(Stored entries)
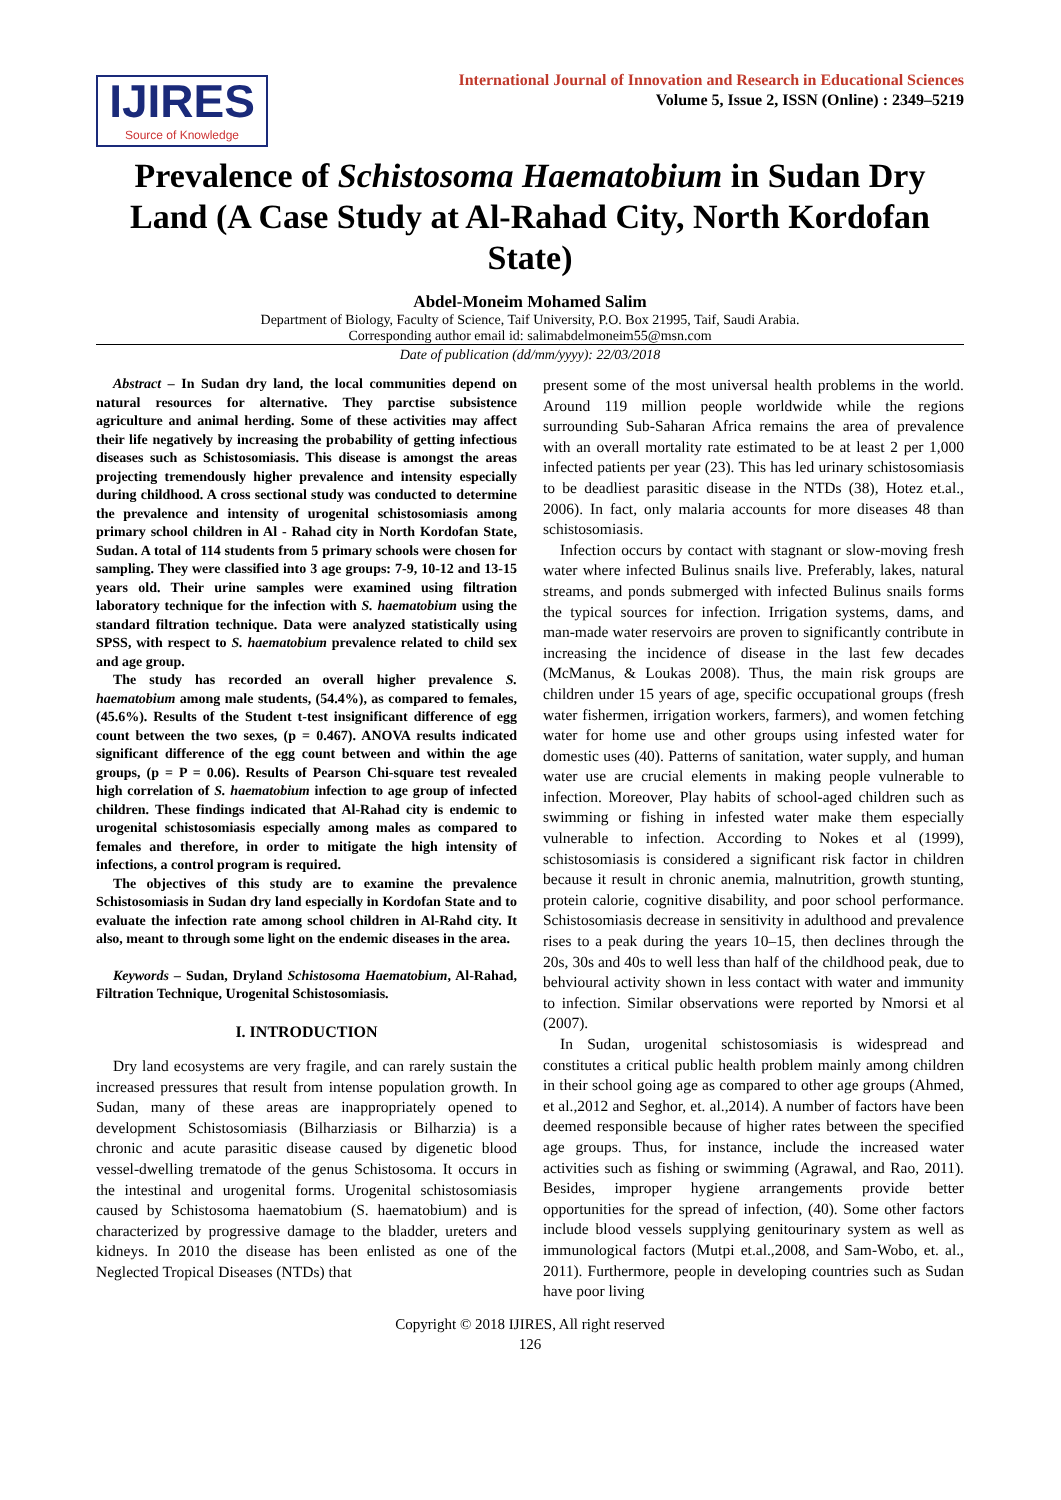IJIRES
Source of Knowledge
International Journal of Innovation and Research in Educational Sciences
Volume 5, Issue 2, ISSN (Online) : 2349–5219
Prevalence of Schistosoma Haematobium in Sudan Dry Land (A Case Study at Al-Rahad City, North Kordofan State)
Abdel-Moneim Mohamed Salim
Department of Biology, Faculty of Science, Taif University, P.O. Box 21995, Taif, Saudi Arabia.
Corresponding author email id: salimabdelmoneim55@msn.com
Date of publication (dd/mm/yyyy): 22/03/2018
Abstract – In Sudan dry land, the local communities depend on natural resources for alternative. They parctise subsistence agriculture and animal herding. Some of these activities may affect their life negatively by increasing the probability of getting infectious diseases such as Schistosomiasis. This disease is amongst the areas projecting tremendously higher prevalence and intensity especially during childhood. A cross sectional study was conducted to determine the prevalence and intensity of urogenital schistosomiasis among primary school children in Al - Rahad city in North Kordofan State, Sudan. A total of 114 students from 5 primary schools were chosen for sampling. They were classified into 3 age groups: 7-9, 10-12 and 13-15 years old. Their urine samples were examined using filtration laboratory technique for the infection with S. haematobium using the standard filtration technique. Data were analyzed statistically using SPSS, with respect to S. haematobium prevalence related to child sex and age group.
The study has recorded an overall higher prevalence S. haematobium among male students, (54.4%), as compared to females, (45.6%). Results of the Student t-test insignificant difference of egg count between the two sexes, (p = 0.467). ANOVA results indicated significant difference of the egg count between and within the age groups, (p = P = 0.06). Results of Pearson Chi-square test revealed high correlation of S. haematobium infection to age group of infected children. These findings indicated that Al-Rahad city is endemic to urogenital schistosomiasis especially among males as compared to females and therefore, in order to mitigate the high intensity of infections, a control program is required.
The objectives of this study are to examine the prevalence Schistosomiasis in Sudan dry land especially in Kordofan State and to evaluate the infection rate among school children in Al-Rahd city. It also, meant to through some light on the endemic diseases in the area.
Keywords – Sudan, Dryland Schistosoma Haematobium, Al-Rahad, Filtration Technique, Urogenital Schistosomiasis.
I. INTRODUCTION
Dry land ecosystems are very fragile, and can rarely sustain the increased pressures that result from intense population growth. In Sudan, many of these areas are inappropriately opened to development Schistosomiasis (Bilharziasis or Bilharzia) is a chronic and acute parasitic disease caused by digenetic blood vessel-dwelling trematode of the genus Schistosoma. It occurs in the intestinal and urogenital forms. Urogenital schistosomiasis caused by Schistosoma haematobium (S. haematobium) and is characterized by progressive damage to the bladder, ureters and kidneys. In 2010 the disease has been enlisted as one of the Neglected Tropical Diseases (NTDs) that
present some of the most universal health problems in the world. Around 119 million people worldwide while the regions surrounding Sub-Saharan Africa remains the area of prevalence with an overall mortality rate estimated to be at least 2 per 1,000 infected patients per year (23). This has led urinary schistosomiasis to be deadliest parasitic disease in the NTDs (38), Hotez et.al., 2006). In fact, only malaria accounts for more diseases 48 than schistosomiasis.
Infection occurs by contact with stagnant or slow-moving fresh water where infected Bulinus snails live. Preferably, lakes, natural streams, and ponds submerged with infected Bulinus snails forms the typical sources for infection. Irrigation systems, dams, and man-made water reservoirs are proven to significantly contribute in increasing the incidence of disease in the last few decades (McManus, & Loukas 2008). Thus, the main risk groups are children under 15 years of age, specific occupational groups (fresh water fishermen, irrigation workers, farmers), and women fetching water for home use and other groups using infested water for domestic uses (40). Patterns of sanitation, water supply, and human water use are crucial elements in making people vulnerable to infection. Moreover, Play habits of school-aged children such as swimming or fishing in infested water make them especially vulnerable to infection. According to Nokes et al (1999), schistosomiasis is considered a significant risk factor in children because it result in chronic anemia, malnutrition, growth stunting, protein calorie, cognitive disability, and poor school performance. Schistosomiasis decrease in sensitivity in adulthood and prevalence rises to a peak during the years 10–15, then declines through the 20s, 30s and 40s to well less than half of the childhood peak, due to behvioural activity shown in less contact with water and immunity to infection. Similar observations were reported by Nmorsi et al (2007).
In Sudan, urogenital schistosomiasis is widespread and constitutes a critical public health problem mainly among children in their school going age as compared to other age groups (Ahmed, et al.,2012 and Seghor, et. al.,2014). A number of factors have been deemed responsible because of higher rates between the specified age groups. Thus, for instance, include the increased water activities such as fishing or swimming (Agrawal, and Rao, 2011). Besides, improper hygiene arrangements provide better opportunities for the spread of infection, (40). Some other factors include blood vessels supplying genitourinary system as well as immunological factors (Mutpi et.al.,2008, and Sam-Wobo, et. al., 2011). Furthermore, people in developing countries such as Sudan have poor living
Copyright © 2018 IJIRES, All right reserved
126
--
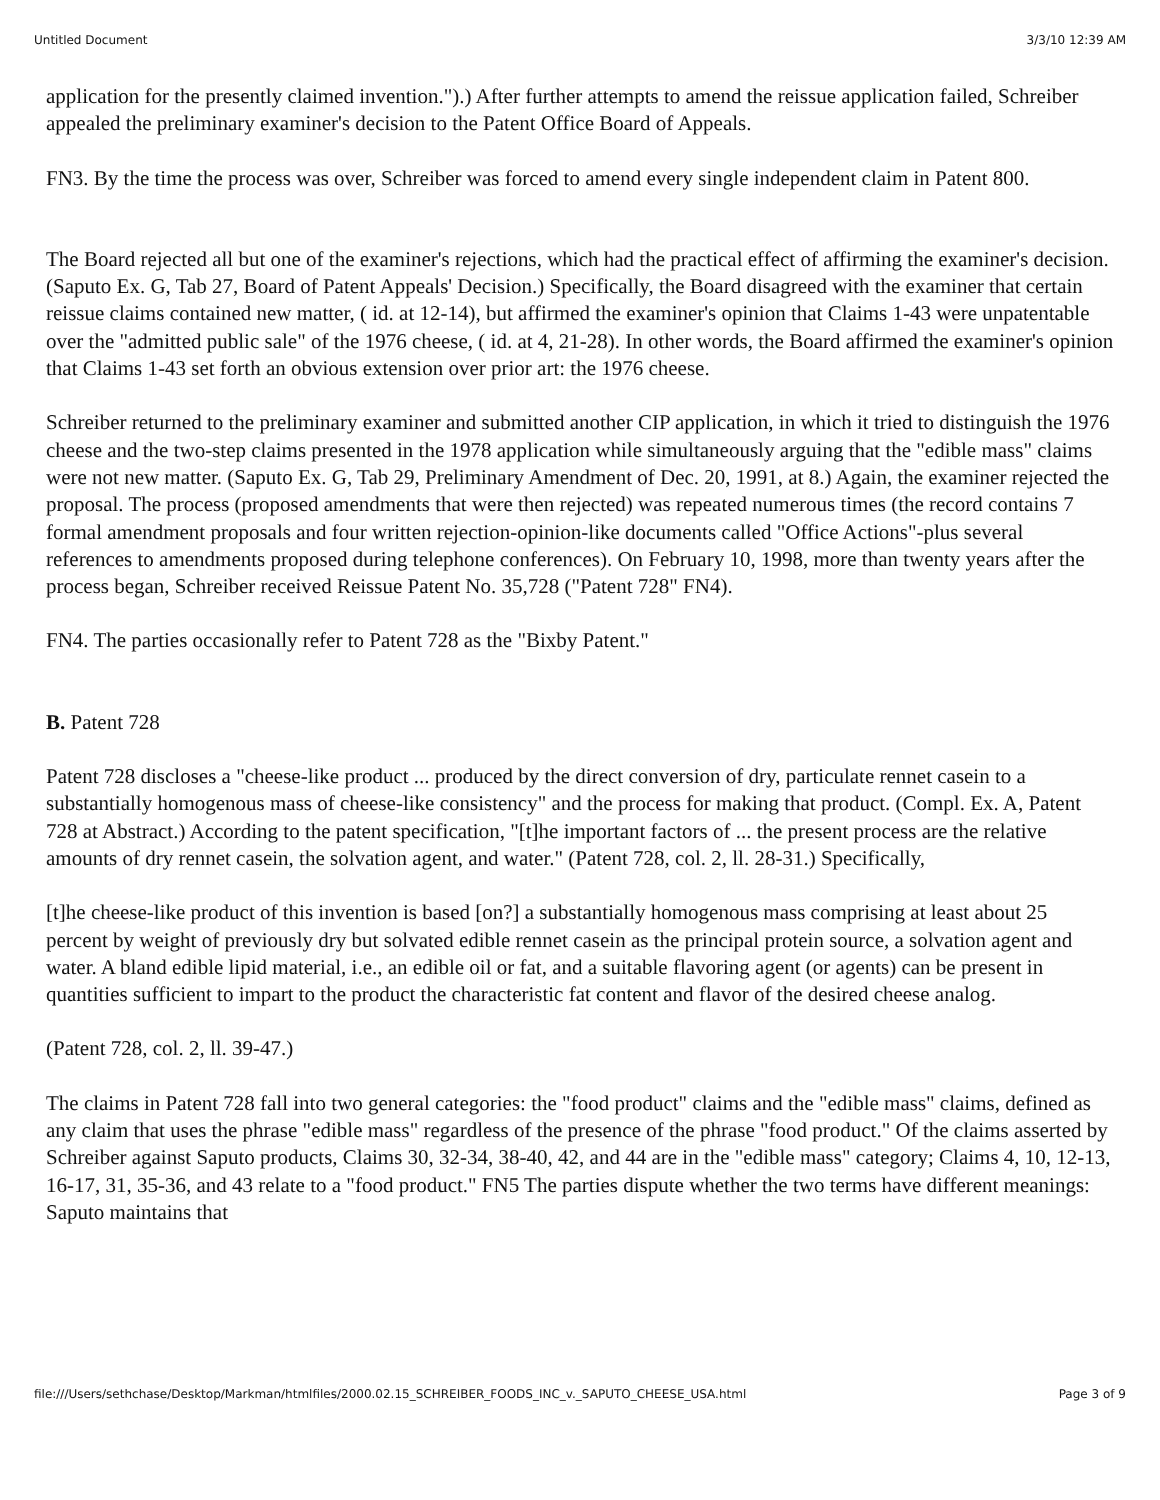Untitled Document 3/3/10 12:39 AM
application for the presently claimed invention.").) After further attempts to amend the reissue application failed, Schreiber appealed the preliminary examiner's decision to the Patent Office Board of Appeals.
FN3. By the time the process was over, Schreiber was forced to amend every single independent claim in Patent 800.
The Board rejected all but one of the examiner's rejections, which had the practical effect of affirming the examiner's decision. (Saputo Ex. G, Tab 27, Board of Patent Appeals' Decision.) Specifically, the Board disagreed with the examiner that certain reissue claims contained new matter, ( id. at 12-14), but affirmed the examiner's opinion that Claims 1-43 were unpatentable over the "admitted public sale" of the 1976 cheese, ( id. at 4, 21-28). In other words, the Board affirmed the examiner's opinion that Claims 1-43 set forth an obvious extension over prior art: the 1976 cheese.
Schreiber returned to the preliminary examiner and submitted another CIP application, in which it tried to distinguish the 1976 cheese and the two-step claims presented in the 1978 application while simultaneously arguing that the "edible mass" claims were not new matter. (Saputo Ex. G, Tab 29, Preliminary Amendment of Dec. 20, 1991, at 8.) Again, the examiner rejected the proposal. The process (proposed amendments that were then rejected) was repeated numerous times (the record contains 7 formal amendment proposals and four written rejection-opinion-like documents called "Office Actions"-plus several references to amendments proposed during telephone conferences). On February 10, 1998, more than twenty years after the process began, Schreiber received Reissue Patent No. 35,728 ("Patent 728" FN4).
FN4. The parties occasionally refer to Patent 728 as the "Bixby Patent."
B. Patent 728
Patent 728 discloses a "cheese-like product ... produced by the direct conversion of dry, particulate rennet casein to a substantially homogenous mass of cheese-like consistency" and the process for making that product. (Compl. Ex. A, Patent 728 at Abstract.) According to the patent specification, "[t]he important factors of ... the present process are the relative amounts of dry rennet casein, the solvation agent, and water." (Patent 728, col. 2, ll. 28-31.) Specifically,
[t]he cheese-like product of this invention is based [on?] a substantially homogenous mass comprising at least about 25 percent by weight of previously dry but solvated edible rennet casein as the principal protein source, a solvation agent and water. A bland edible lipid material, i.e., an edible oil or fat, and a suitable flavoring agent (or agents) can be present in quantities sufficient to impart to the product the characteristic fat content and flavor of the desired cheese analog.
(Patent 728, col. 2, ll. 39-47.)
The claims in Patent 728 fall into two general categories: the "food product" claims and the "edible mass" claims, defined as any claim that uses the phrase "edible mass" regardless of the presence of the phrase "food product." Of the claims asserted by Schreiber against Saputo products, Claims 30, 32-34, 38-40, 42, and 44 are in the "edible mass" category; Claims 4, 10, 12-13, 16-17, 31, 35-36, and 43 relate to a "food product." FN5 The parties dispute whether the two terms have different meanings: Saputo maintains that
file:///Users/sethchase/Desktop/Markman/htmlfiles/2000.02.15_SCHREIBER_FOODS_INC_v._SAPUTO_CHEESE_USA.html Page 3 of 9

TASK TO CARRY OUT :: Copy out only the lines above from the one with "Abdel-Moneim Mohamed Salim" to the one with "Date of publication (dd/mm/yyyy): 22/03/2018", inclusive, exactly as they stand.

RESPONSE BOX ::
Abdel-Moneim Mohamed Salim
Department of Biology, Faculty of Science, Taif University, P.O. Box 21995, Taif, Saudi Arabia.
Corresponding author email id: salimabdelmoneim55@msn.com
Date of publication (dd/mm/yyyy): 22/03/2018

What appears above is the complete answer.